就職氷河期世代の大逆転!暗号資産でチャンスを掴みタイに移住

これまで、海外移住をして節税した暗号資産投資家のインタビュー記事をいくつか書いてきました。ただ、大学院でドクターを取得して大学で教えていた研究者の方、海外で新技術とコインを開発するエンジニアの方など、キラキラしている方ばかりで参考になりにくいとのコメントも頂きました。

そこで今回は趣向を変え、ブラック労働の生活から暗号資産投資で人生を変えて海外移住したAさんさんに話を聞いてみました。

SasinParaksa/iStock

就職氷河期、March卒だったがブラック先物業者しか就職先がなかった!

――経歴を教えてください。

Aさん:私はMarch(明治・青山・立教・中央・法政)の法学部を卒業しました。

――March卒業であれば学歴フィルターを突破できますから、就職は困らなかったでしょう。

Aさん:私は1993年入学の1997年卒業。就職氷河期のど真ん中で、就職先が無い学生だらけでした。かろうじて入社できたのは先物会社で、営業をしていました。

――何を扱っていたのですか?

Aさん:大豆、トウモロコシ、ゴムなどです。証券会社や保険の営業はきついと言われますが、彼らはきちんとした商品を売っています。一方、うちの会社のお客さんで、儲かった方を見たことがありませんし、自己破産に追い込まれたお客さんもいたようです。だから、証券会社や保険と比べても、営業のきつさは段違いだと思います。

――どういう営業手法だったのですか?

Aさん:テレアポをしてアポを取れたら、その方のお宅に行き、粘って契約してもらうのです。でも、電話をかけてもほとんどガチャ切りで、アポをとれるのは、100件のうち2件くらいでした。
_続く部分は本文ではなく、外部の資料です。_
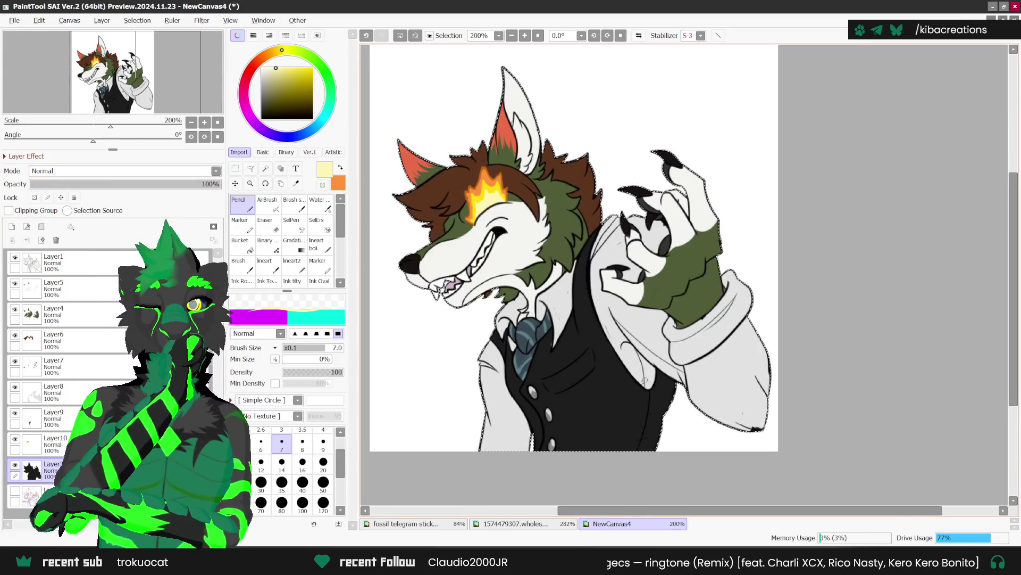
Sample the shirt's light grey and check the drawing with Pencil and Eraser while zooming.
click(296, 183)
scroll(551, 255, up, 1)
click(551, 255)
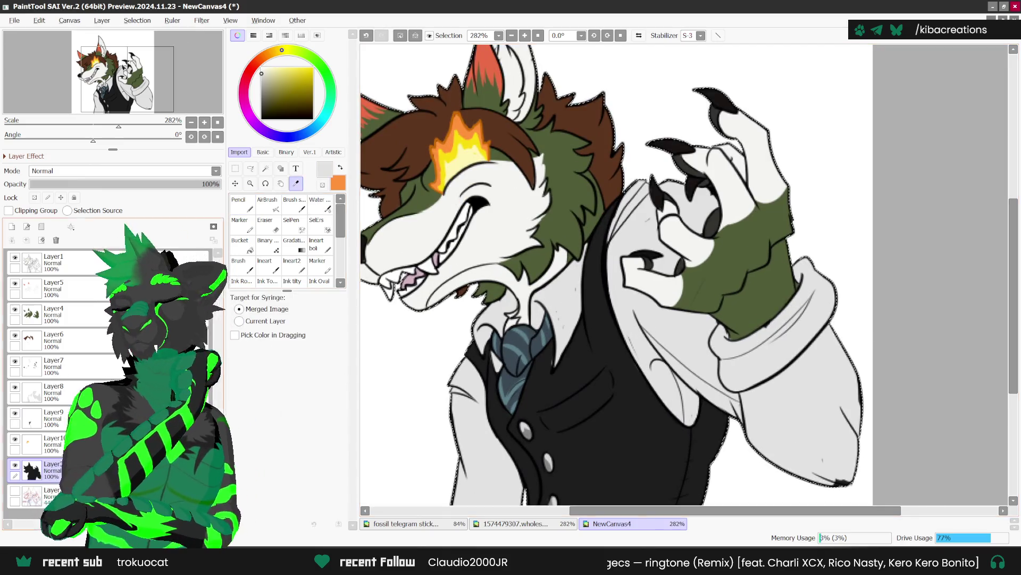
click(239, 203)
scroll(552, 334, up, 1)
テレアポは苦痛でしたが、電話をかける手が止まると、上司が灰皿とかゴミ箱とかを投げてくるんです。イスとか机なんか、蹴り飛ばされていましたね。だから、会社の壁は穴だらけでしたし、机もイスもぼこぼこで原型をとどめていませんでした。1か月受注ゼロの社員は、「私は役立たずの給料ドロボーです。申し訳ありません。」と土下座して社内を回るのです。殺伐とした雰囲気でした。

――よく仕事を続けられましたね。

Aさん:退職者続出でした。同期28人のうち3か月で半分が辞めました。1年後に残っていたのが7人くらい。就職氷河期で、退職したら行先が無いことが分かっていても、体が拒絶反応を起こして続けられないんです。私は、ふだん酒を飲みませんが、日曜日の夕方からは、翌日からの地獄が憂鬱で、酒を飲まないとやっていられませんでした。

――何年続けたのですか?

Aさん:2年でした。その時点で、同期で残っていたのは私を含め4人でした。サッカー部で上下関係や厳しい練習に慣れていたから2年間耐えられたのでしょう。それでも、最後の頃は、通勤して会社に近づくだけで、まぶたが痙攣するようになって、このままだと死ぬなと思って辞めました。
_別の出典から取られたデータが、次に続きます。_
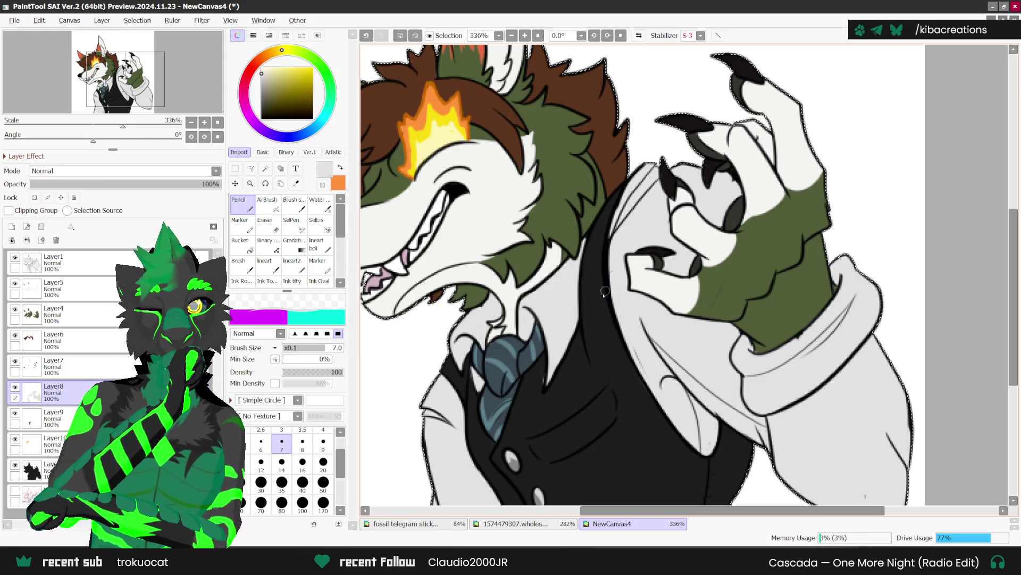
key(e)
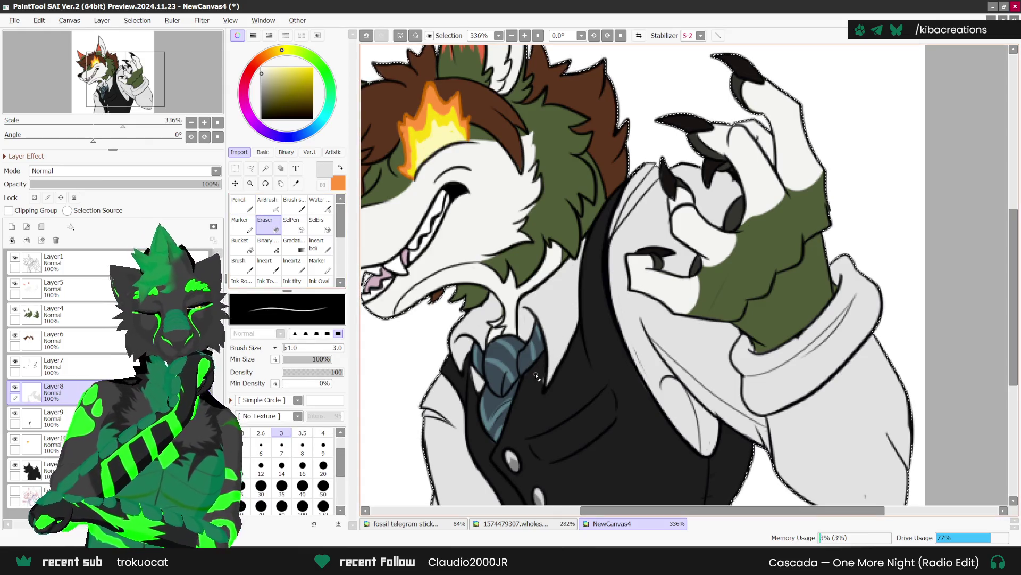
scroll(544, 375, down, 4)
2年で獲得したお客さんは10人でしたから、いい営業マンではありませんでした。でも、お客さんが損するのが目に見えていますから、良心がとがめて売りにくかったです。私が辞めた2年後には会社が潰れたと聞きましたから、まともなビジネスではなかったのでしょう。

ブラック新聞販売店で偽装請負労働

――先物会社を辞めた後は、どうしたのですか?

Aさん:1999年、就職情報誌で見つけた新聞販売店に入りました。新聞配達と営業です。新規開拓営業もありましたが、既存顧客に契約継続をお願いする営業が中心でしたから、ラクでした。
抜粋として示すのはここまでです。